Using Raspberry Pi as AVR debugger

I've seen threads and blog posts about using a Raspberry Pi as an ISP, which made me wonder: is ti possible to use a Raspberry Pi as a hardware debugger, like Atmel's Dragon?

I've tried looking to see if anyone else has asked this question, but didn't find anything. I had a Pi laying around for months and just dug it out, so it would be cool to use my Uno and Pi together in some way.

sjheiss:
I had a Pi laying around for months and just dug it out, so it would be cool to use my Uno and Pi together in some way.

You could use it as a RFXduino gateway. (Check out the gateway "BYO" kit option.).

One of the reasons I decided to use the Raspberry Pi as the server for the project was because I suspected there more than a few "under-employed" RPis that people had bought but hadn't got around to doing anything with yet.

Cool idea, but not really within my realm of interest.

And the main question of this thread was using the Pi as a debugger; the last sentence was just an afterthought. :wink:

sjheiss:
Cool idea, but not really within my realm of interest.

Really?

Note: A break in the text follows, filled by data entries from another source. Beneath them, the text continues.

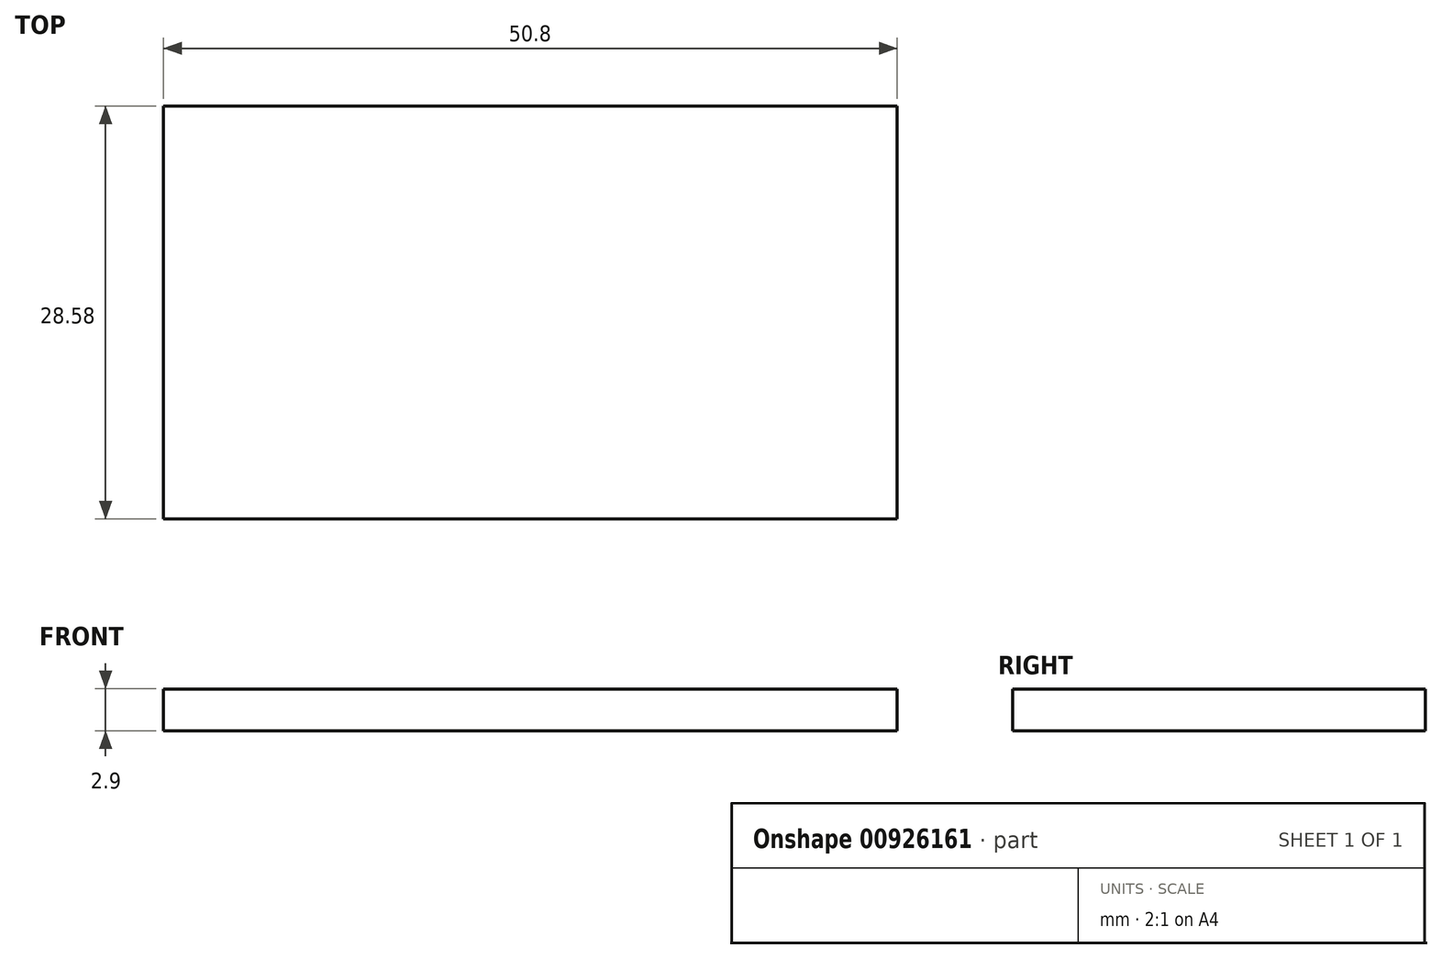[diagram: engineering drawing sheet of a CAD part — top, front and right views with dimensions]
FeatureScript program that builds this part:
annotation { "Feature Type Name" : "Feature", "Feature Type Description" : "" }
export const myFeature = defineFeature(function(context is Context, id is Id, definition is map)
    precondition{}
    {
        {
            var Q0;
            Q0=qCreatedBy(makeId("Top.planeOp"),FACE);
            var sketch = newSketch(context, id + "F0", { "sketchPlane" : qUnion([Q0])});
            skLineSegment(sketch, "E0.bottom", {"start": v(25.4, -14.29) * mm, "end": v(-25.4, -14.29) * mm});
            skLineSegment(sketch, "E0.top", {"start": v(25.4, 14.29) * mm, "end": v(-25.4, 14.29) * mm});
            skLineSegment(sketch, "E0.left", {"start": v(25.4, -14.29) * mm, "end": v(25.4, 14.29) * mm});
            skLineSegment(sketch, "E0.right", {"start": v(-25.4, -14.29) * mm, "end": v(-25.4, 14.29) * mm});
            skPoint(sketch, "E0.middle", {"position": v(0, 0) * mm});
            skSolve(sketch);
        }
        {
            var Q0;
            Q0=qSketchRegion(id+"F0",true);
            extrude(context, id + "F1", {"entities" : qUnion([Q0]), "depth" : 2.9 * mm, "offsetDistance" : 25.4 * mm});
        }
    });
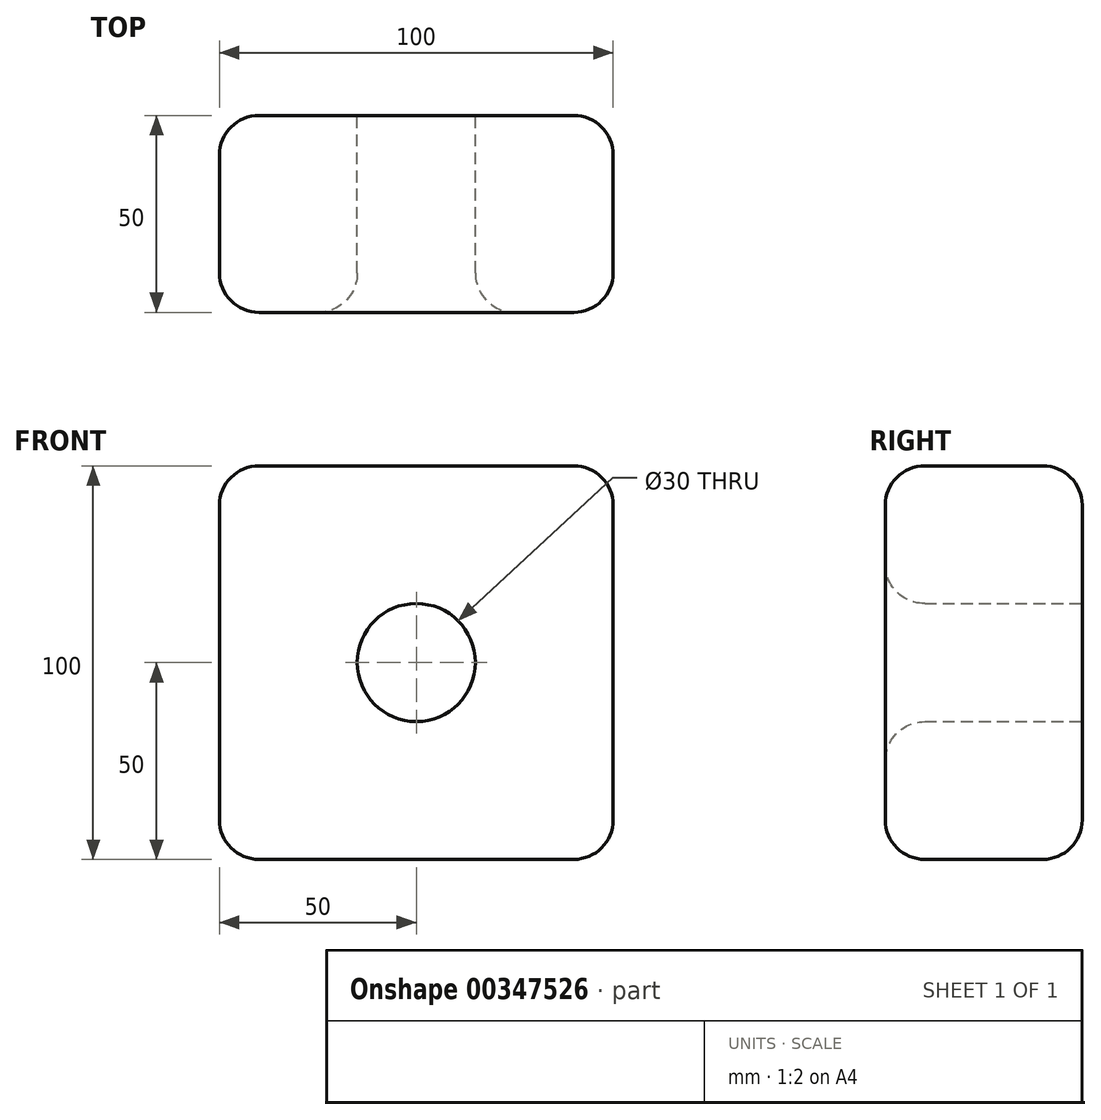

Some people!

sjheiss:
And the main question of this thread was using the Pi as a debugger; the last sentence was just an afterthought. :wink:

With some effort, you might be able to turn it into a serial programmer, a la “Arduino as a programmer”.

With a usbasp costing <$10, one might ask “why”?

As for any of the avrdragon advanced functions, e.g. HVPP, DebugWire… not a chance.

I have both a dragon and (several) RPis. The most similar things about them is their price. Dragons, like RPis are great bang for buck devices, no doubt about it. But the similarities end about there.

Ok, that's all I wanted to know. Would've been fun to mess with if it were possible, but I don't need it. :slight_smile:

As far as debugging goes, you will need to have a debugwire interface to the chip.
As of today Atmel has not released the debug wire interface spec.
While I'm betting it wouldn't be that hard to reverse engineer, to date nobody has taken the time to do it.
Complicating matters, it appears that the debug wire interface is not "standarized" even across the
various atmel parts. i.e. it will be different for m328 vs attiny84 etc...

And even if you do have a device that supports debug wire such as a dragon,
it isn't straight forward to actually use for debugging since the IDE doesn't provide a way to talk to talk it
nor set up the environment to make it easy to use GNU source level debugger tools.
I've manually set things up a few times to allow ddd (GUI) to run on top of gdb which then runs on top of
AVaRice .
It's very cool to have full GUI source level debugging of Arduino code running on
a small 8 pin chip (attiny85 in my case), but it is a pain to get setup since the Arduino IDE
is so Hostile to command line tools.

The added capabilities in the Arduino 1.5x IDE platform and board files
will make some of the setup easier since you can
patch the tools to use some wrapper scripts to automate the process.

I did all this on linux. On Windows it would be more difficult
as Windows is also very hostile to the command line tools so there will added
difficulties to get things like ddd and gdb up and running.

--- bill

What hardware do you use to debug? Dragon? JTAG ICE?

Well, even if I were to somehow reverse engineer it, I'd need the hardware in the first place, so that would be defeating the purpose of not buying a dedicated debugger.

I was wondering if the Pi could interface with the Arduino in any way to debug it (without reverse engineering anything), but it doesn't appear to be the case. Oh well, no big deal. I don't need a debugger, not right now anyway, just thought it would be cool to test out if it were possible.

I used a dragon.

While you couldn’t do any source level debugging without debug wire or JTAG (on bigger AVRs),
you could hook up a pi to the serial port pins
or the ISP pins. (would have to use level shifters if not running the AVR at 3v).

That would allow you to communicate with the AVR or re-program it.

NOTE:
It is possible to do source level debugging with only a serial port.
(like it is often done in other non hardvard architecture embedded environments)
I’ve had it as a project on my “like to do” list for quite some time.
It requires linking in some special code or using a special bootloader along
with stealing a high level interrupt.
It also requires using a slightly modified version of gdb.
It creates break points by re-writing the flash with a special instruction that traps
back into the debugger code inside the AVR using a pin change interrupt.

I’ve got all the pieces to do it, just haven’t got focused enough to actually complete it…

— bill

That's a very good idea with interrupts.

I'd love to try implementing something like that myself, but I don't know if my coding abilities are that good yet.